Posted on

Not Dust but Breath

We look out of our eyes and we see a flute, or a stained-glass window, and so we think we are the flute, or the stained-glass window. But we are not the instrument, but rather the breath that moves through it. Not the window, but the light that shines through it. We are not the body, but the consciousness that observes it.

If the material world is emergent, perhaps it is emerging from that which it already is; it is becoming itself. Indeed, how could it become anything other than itself? Only light can travel at the speed of light. Only consciousness can be conscious.

We think we’re the receiver—the radio, the laptop—when, in fact, we are the signal that is being received. We are the voice, not the mouth. And the voice is universal, though it varies from mouth to mouth. This is what is meant by the phrase “many parts, all one body.”

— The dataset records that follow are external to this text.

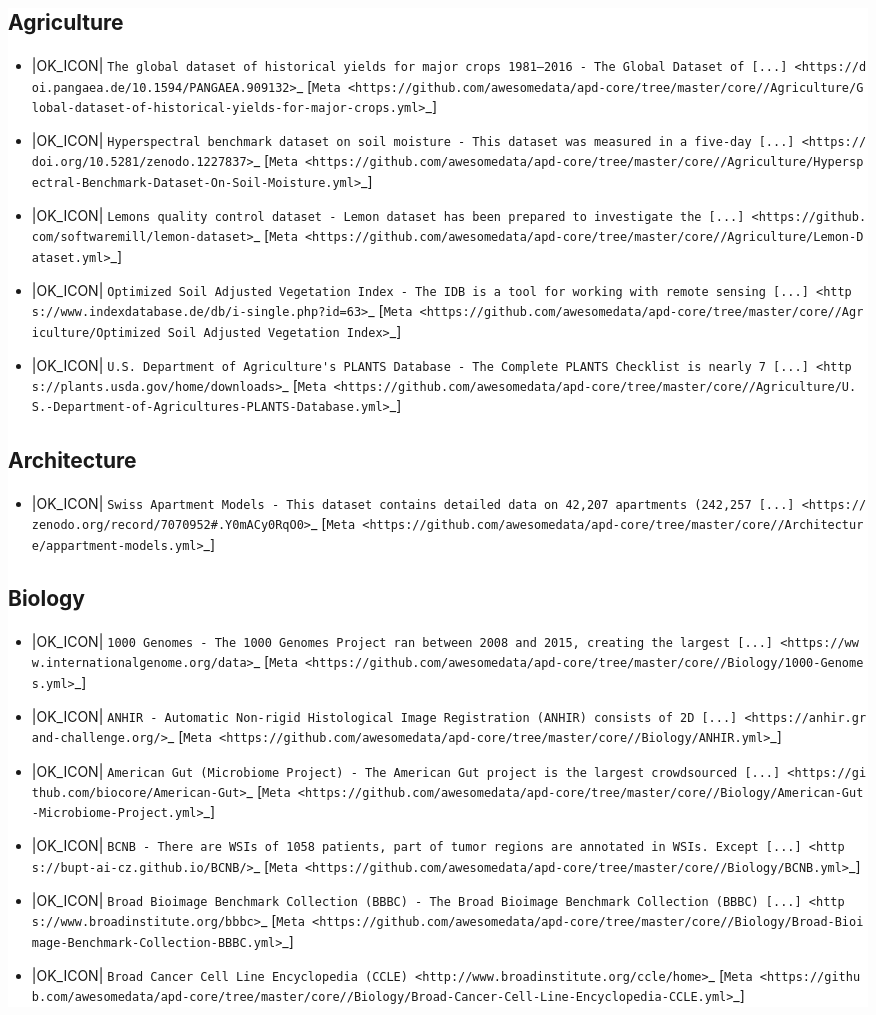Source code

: Agriculture
-----------
        
* |OK_ICON| `The global dataset of historical yields for major crops 1981–2016 - The Global Dataset of [...] <https://doi.pangaea.de/10.1594/PANGAEA.909132>`_ [`Meta <https://github.com/awesomedata/apd-core/tree/master/core//Agriculture/Global-dataset-of-historical-yields-for-major-crops.yml>`_]
        
* |OK_ICON| `Hyperspectral benchmark dataset on soil moisture - This dataset was measured in a five-day [...] <https://doi.org/10.5281/zenodo.1227837>`_ [`Meta <https://github.com/awesomedata/apd-core/tree/master/core//Agriculture/Hyperspectral-Benchmark-Dataset-On-Soil-Moisture.yml>`_]
        
* |OK_ICON| `Lemons quality control dataset - Lemon dataset has been prepared to investigate the [...] <https://github.com/softwaremill/lemon-dataset>`_ [`Meta <https://github.com/awesomedata/apd-core/tree/master/core//Agriculture/Lemon-Dataset.yml>`_]
        
* |OK_ICON| `Optimized Soil Adjusted Vegetation Index - The IDB is a tool for working with remote sensing [...] <https://www.indexdatabase.de/db/i-single.php?id=63>`_ [`Meta <https://github.com/awesomedata/apd-core/tree/master/core//Agriculture/Optimized Soil Adjusted Vegetation Index>`_]
        
        
* |OK_ICON| `U.S. Department of Agriculture's PLANTS Database - The Complete PLANTS Checklist is nearly 7 [...] <https://plants.usda.gov/home/downloads>`_ [`Meta <https://github.com/awesomedata/apd-core/tree/master/core//Agriculture/U.S.-Department-of-Agricultures-PLANTS-Database.yml>`_]
    
Architecture
------------
        
* |OK_ICON| `Swiss Apartment Models - This dataset contains detailed data on 42,207 apartments (242,257 [...] <https://zenodo.org/record/7070952#.Y0mACy0RqO0>`_ [`Meta <https://github.com/awesomedata/apd-core/tree/master/core//Architecture/appartment-models.yml>`_]
    
Biology
-------
        
* |OK_ICON| `1000 Genomes - The 1000 Genomes Project ran between 2008 and 2015, creating the largest [...] <https://www.internationalgenome.org/data>`_ [`Meta <https://github.com/awesomedata/apd-core/tree/master/core//Biology/1000-Genomes.yml>`_]
        
* |OK_ICON| `ANHIR - Automatic Non-rigid Histological Image Registration (ANHIR) consists of 2D [...] <https://anhir.grand-challenge.org/>`_ [`Meta <https://github.com/awesomedata/apd-core/tree/master/core//Biology/ANHIR.yml>`_]
        
* |OK_ICON| `American Gut (Microbiome Project) - The American Gut project is the largest crowdsourced [...] <https://github.com/biocore/American-Gut>`_ [`Meta <https://github.com/awesomedata/apd-core/tree/master/core//Biology/American-Gut-Microbiome-Project.yml>`_]
        
* |OK_ICON| `BCNB - There are WSIs of 1058 patients, part of tumor regions are annotated in WSIs. Except [...] <https://bupt-ai-cz.github.io/BCNB/>`_ [`Meta <https://github.com/awesomedata/apd-core/tree/master/core//Biology/BCNB.yml>`_]
        
* |OK_ICON| `Broad Bioimage Benchmark Collection (BBBC) - The Broad Bioimage Benchmark Collection (BBBC) [...] <https://www.broadinstitute.org/bbbc>`_ [`Meta <https://github.com/awesomedata/apd-core/tree/master/core//Biology/Broad-Bioimage-Benchmark-Collection-BBBC.yml>`_]
        
* |OK_ICON| `Broad Cancer Cell Line Encyclopedia (CCLE) <http://www.broadinstitute.org/ccle/home>`_ [`Meta <https://github.com/awesomedata/apd-core/tree/master/core//Biology/Broad-Cancer-Cell-Line-Encyclopedia-CCLE.yml>`_]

It is breath that is alive. Not dust.

“Then the LORD God formed a man from the dust of the ground

and breathed into his nostrils the breath of life,

and the man became a living being.”

Genesis 2:7

I’m always trying to think of new ways of envisioning things, and I worry I’m not very good at it(!). In this case, I’ve been imagining an invisible hand. Consciousness is like an invisible hand that can only know itself—probe itself, experience itself, feel itself—through a material glove. We’re all gloves, and the gloves are unique. But the hand that fills them is the same hand.